Obamacare Repeal Could Provide a Huge Tax Break to the One Percent

REUTERS/Jonathan Ernst

Repealing the Affordable Care Act remains the top priority for the incoming administration of Donald Trump -- ranking even higher than tax cuts -- but a new analysis of the effects of Obamacare repeal suggest that doing away with the law would be a de facto tax cut in and of itself, with the benefits disproportionately going to the wealthy and very wealthy.

“Repealing the Affordable Care Act would cut taxes significantly for the highest income one percent of US households,” write Howard Gleckman of the Urban-Brookings Tax Policy Center in Washington. “At the same time, it would raise taxes on average for low- and moderate-income households.”

Related: Trump’s Top 3 Priorities: Obamacare Repeal, Tax Cuts, More Tax Cuts

The reason why repealing a health care law would have a large impact on people’s tax returns is that major elements of Obamacare were implemented through the tax code. Premium subsidies to help low-income families afford insurance were delivered as refundable tax credits. Penalties on those who failed to adhere to the individual mandate were imposed via a tax. And major tax provisions -- including the Medicare surtax, the net investment tax and the “Cadillac” tax on expensive employer-provided health plans -- were all enacted to fund the ACA.

ACA Taxes

The impact of repeal would result in subsidies being stripped away from people in the low end of the income distribution, and taxes that disproportionately hit the wealthy being eliminated.

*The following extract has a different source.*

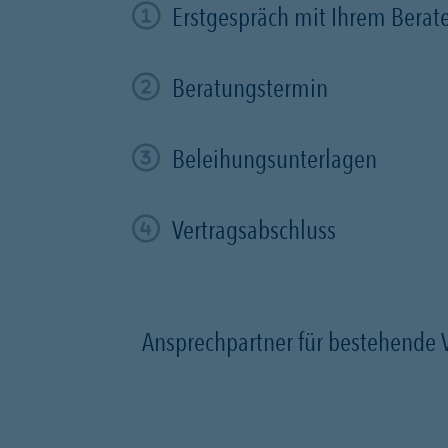
Erstgespräch mit Ihrem Berat
Beratungstermin
Beleihungsunterlagen
Vertragsabschluss
Ansprechpartner für bestehende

Gleckman finds that, on average, people in the lowest income bracket would face about a $90 per year tax increase, but that number varies widely. Some would actually see a tax break of $1,200, while others would lose thousands of dollars’ worth of insurance premium subsidies.

Middle income households would generally see little change, except for the three percent or so at the low end of the spectrum who would be subject to the loss of an average $6,200 in premium subsidies.

Related: A Full Repeal of Obamacare Could Spur Medicare’s Bankruptcy

But if the results are ambiguous for the lower and middle-income brackets, there’s no doubt that repeal would be a windfall for the very wealthy.

“[N]early everyone in the highest income one percent would enjoy a substantial tax cut, averaging $33,000 or about 2.1 percent of after-tax income,” Gleckman writes. “Those in the top 0.1 percent would get an average tax cut of about $197,000, raising their after-tax incomes by 2.6 percent, thanks to the repeal of the net investment tax and the extra Medicare tax.”